**ASSIGNMENT:** Counting only lines below that hold "text", give the total alone.

[Stored dataset items]
______
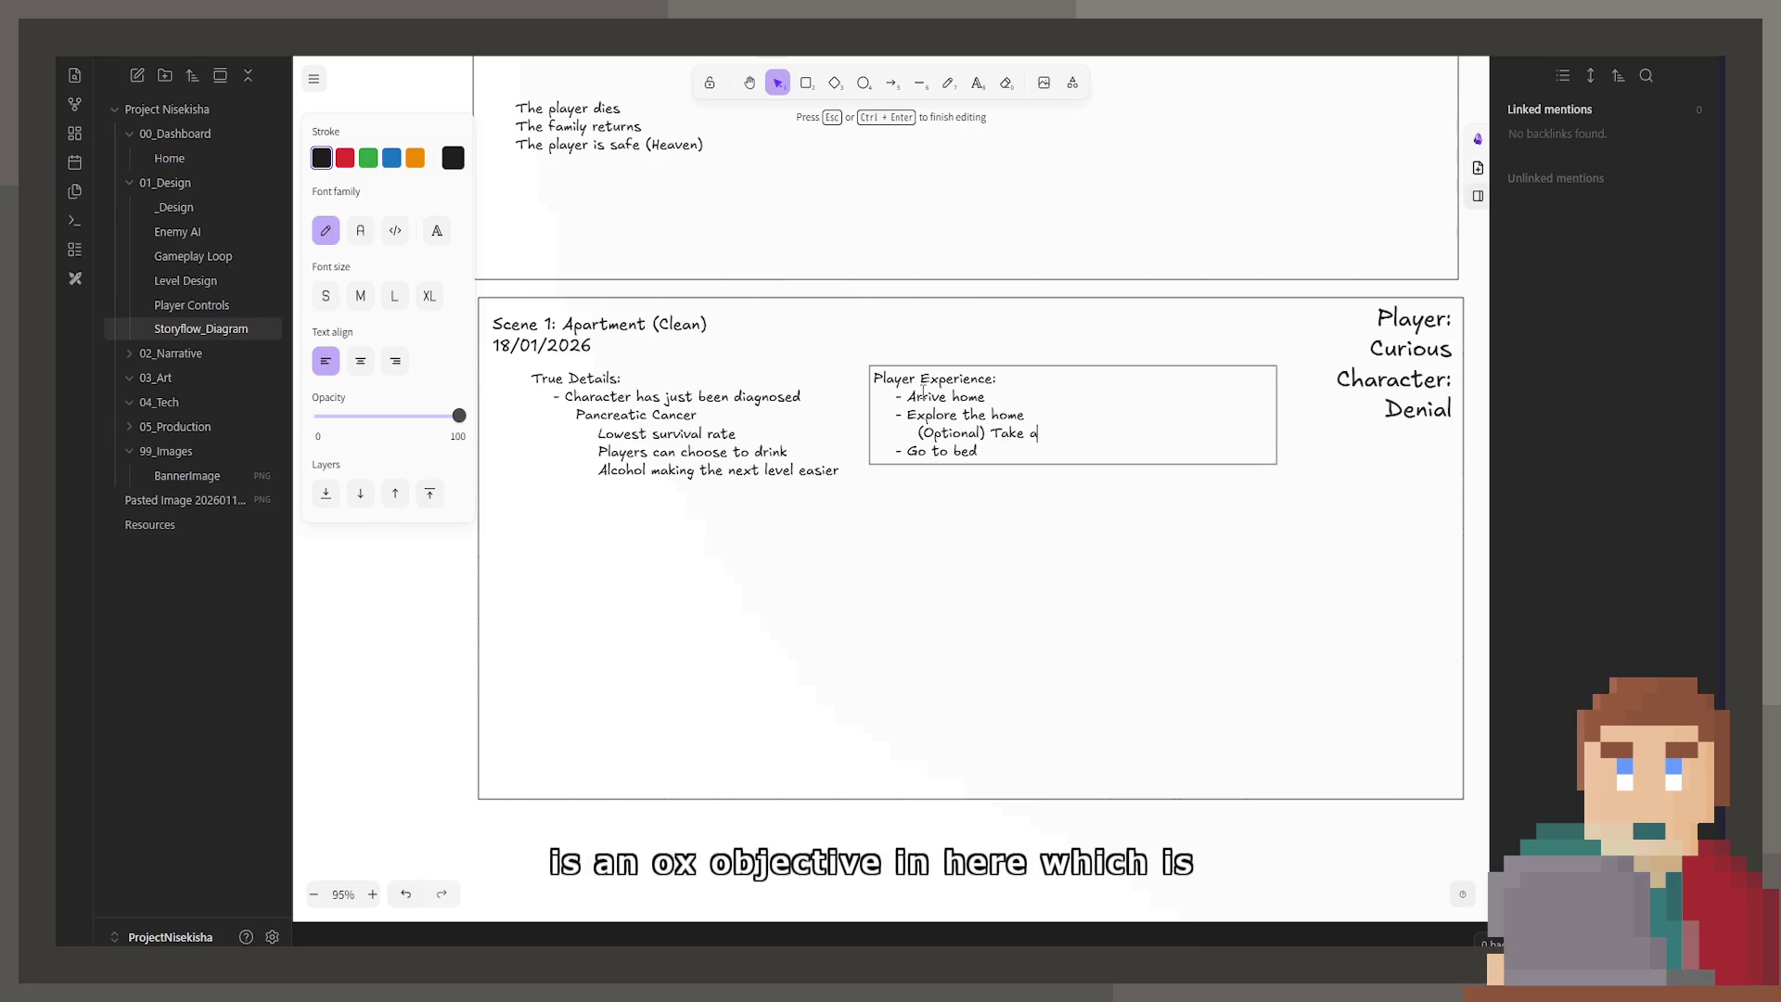
{"action": "type", "text": " drink"}
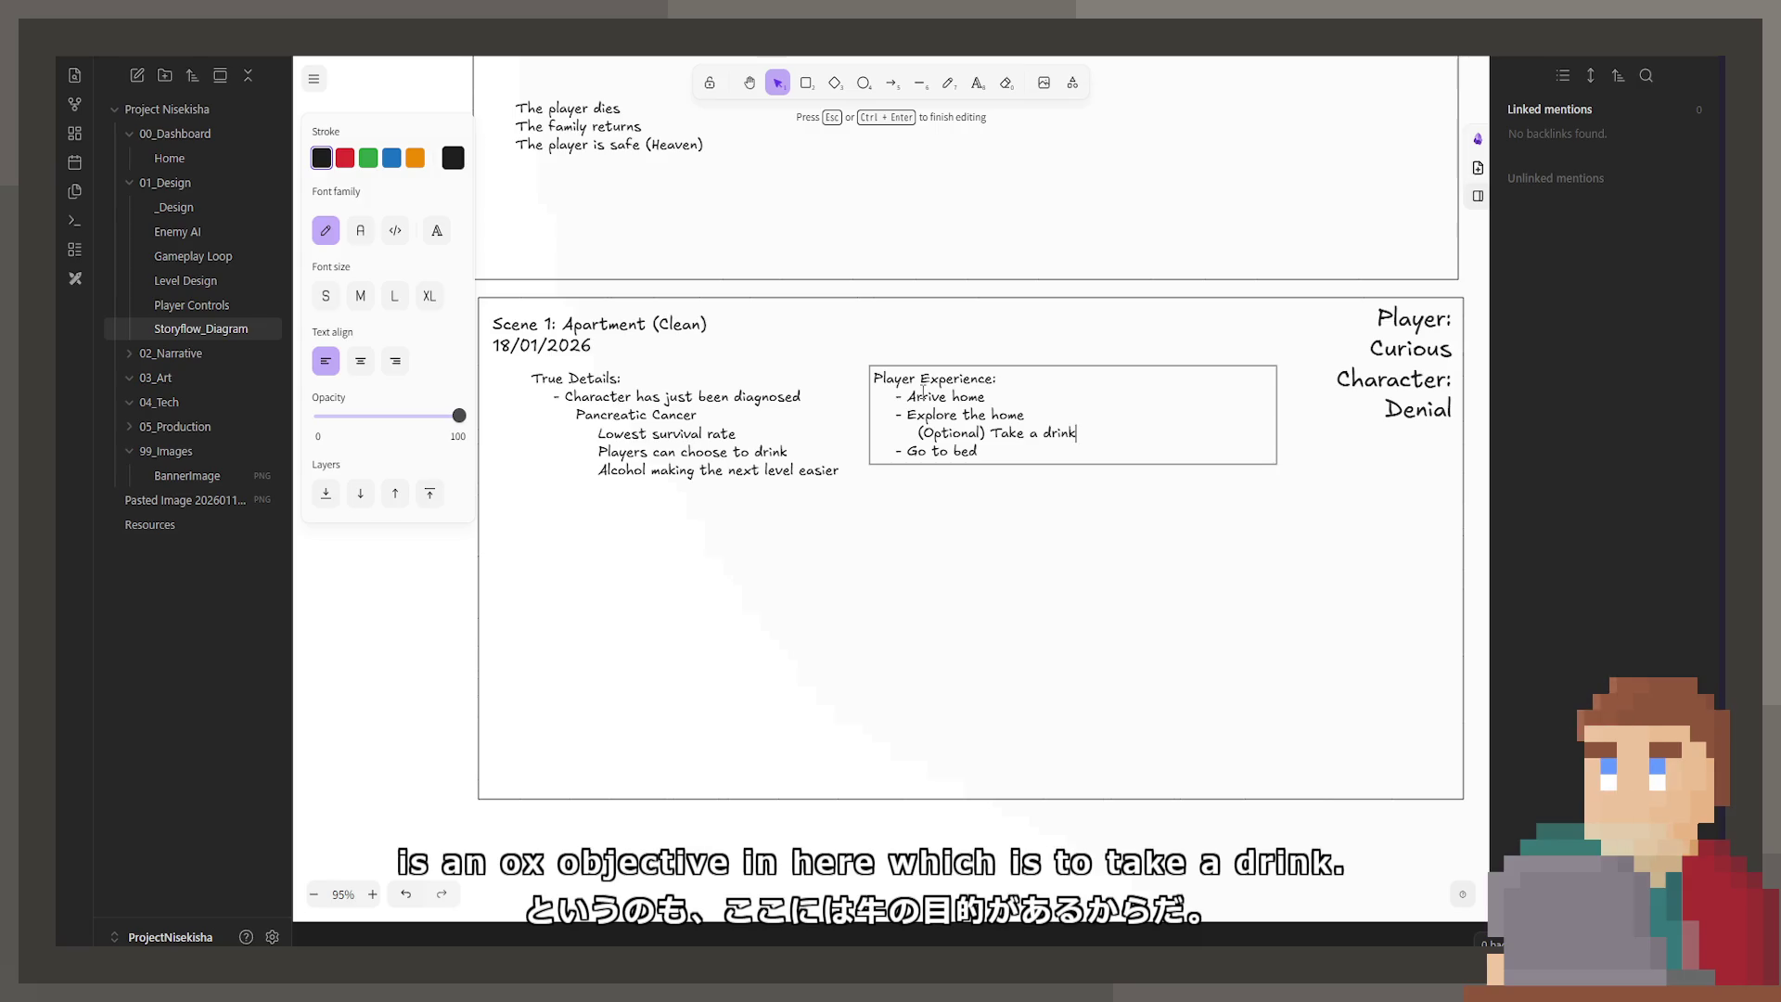
Step: Add sub-notes 'Hold SPACE to drink', 'Takes a while' and a note on holding SPACE longer / shorter
{"action": "key", "text": "Return"}
{"action": "type", "text": "Hold"}
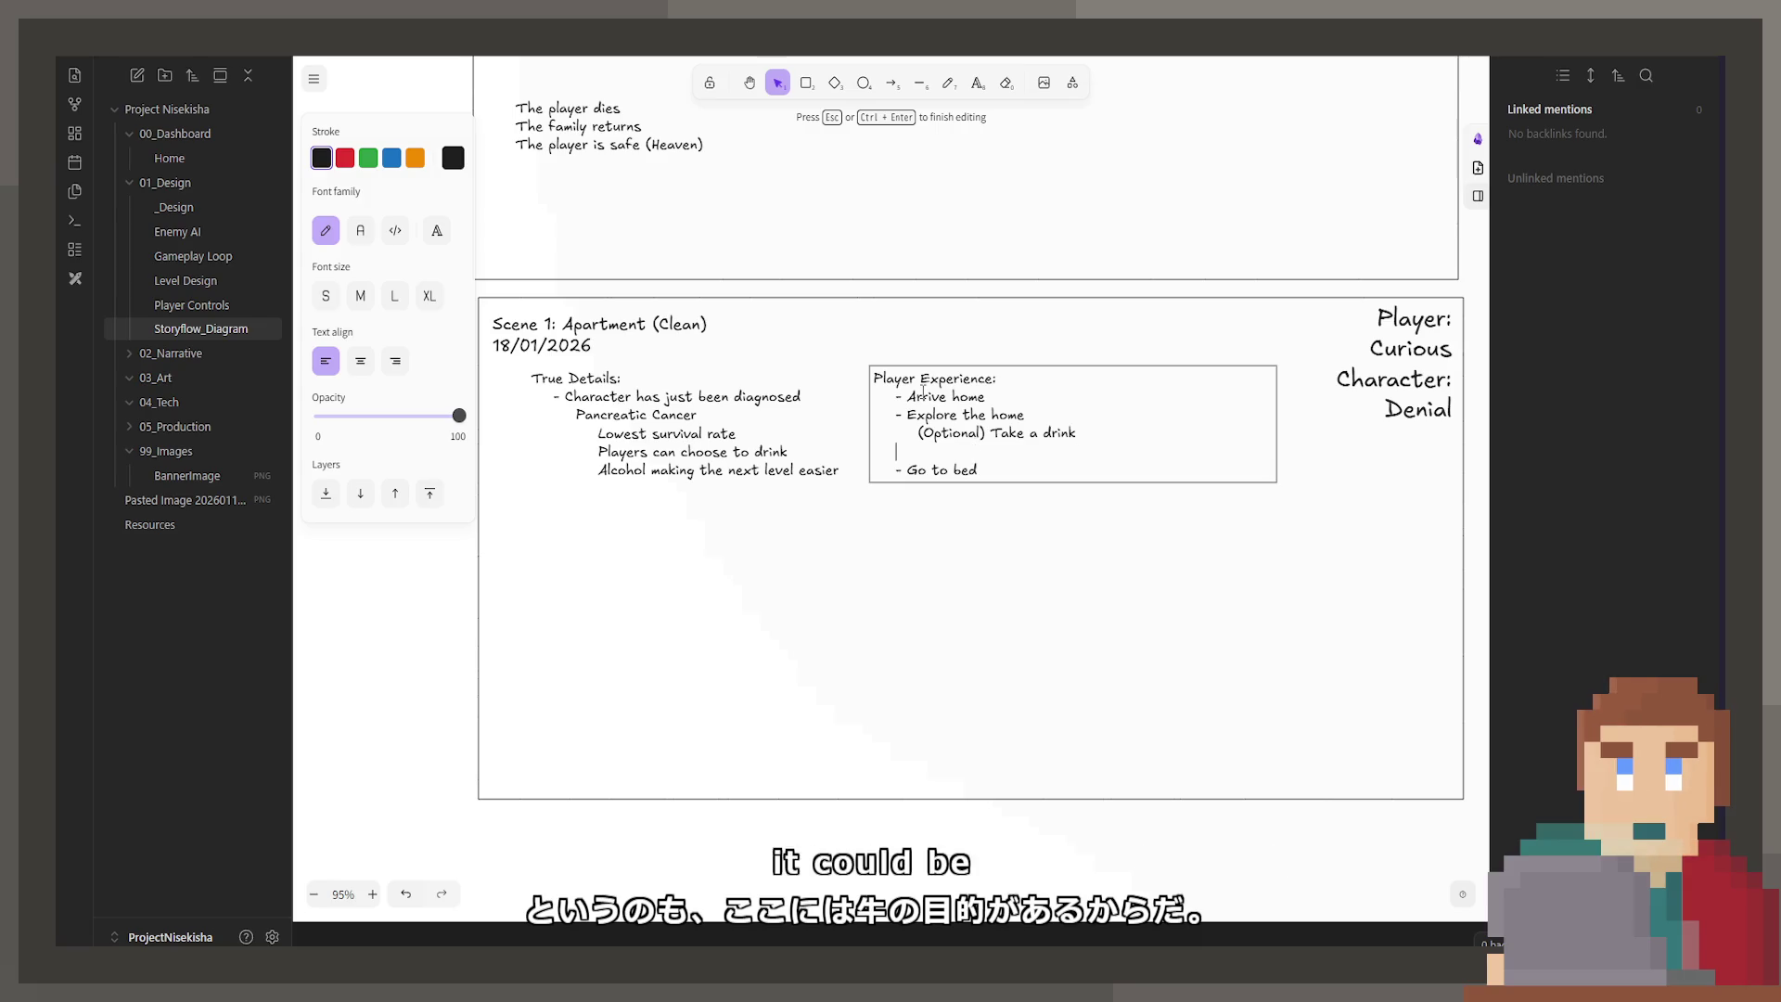
{"action": "type", "text": " SPA"}
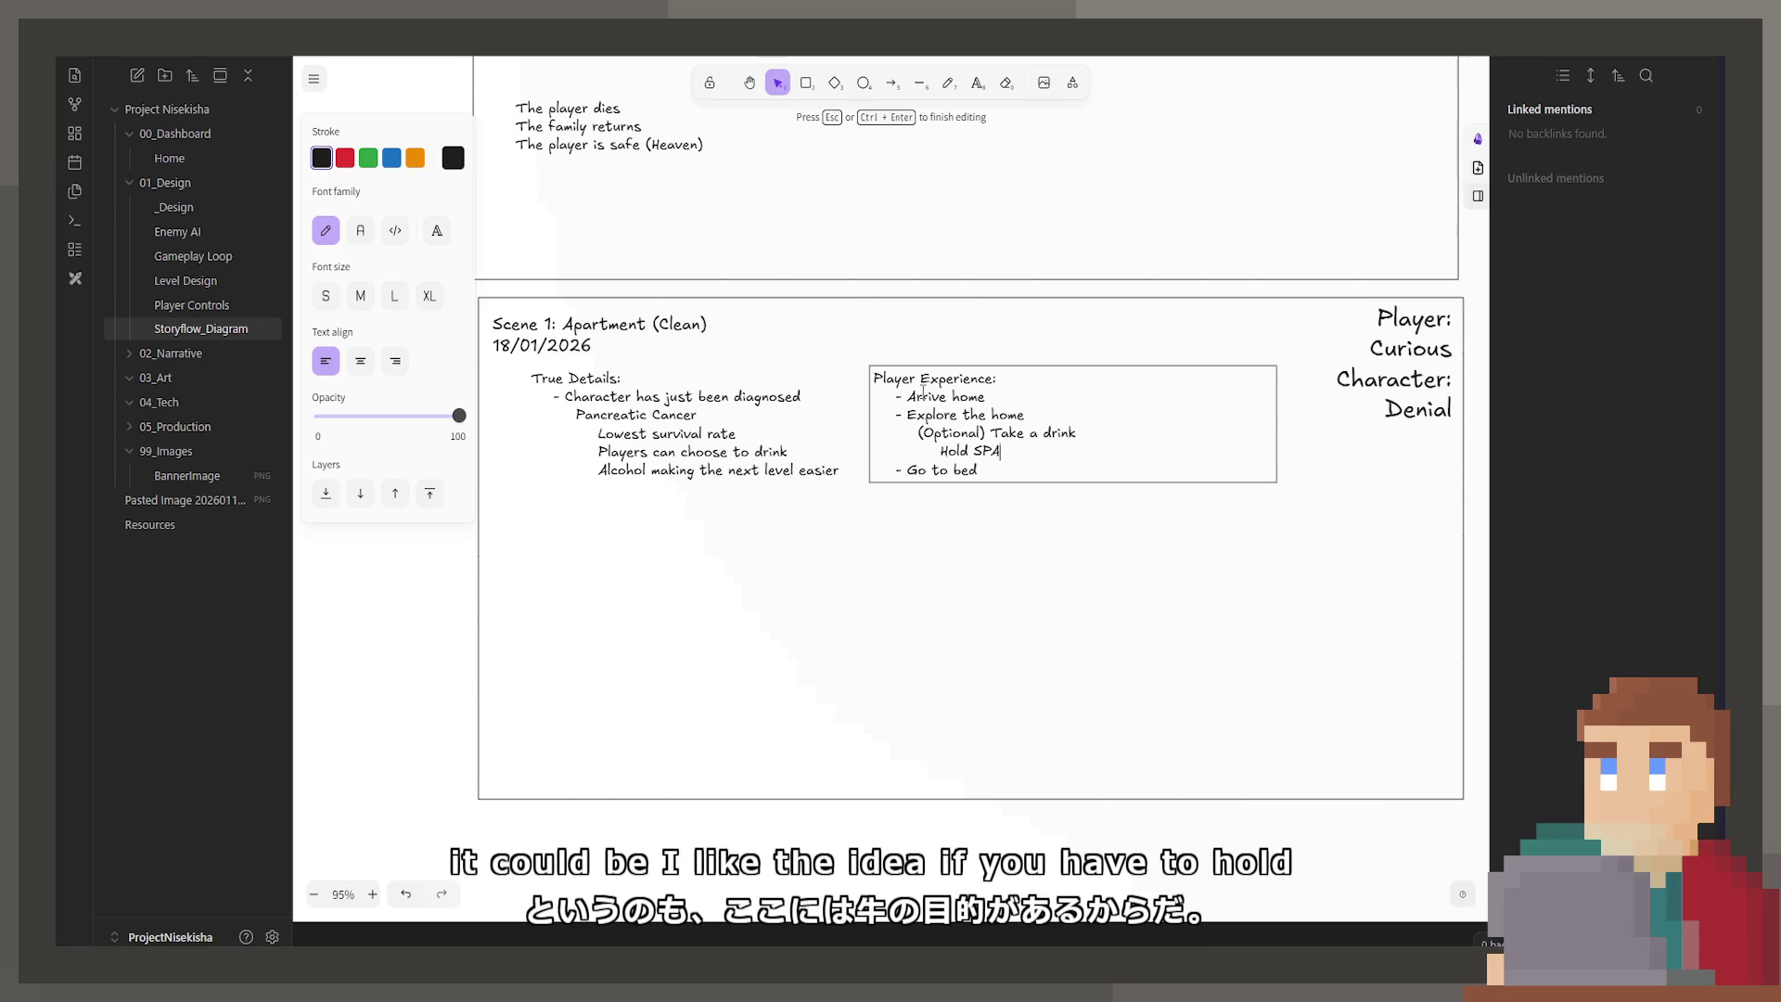
{"action": "type", "text": "CE to dpr"}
______
**OUTPUT FOR THIS EXERCISE:** 5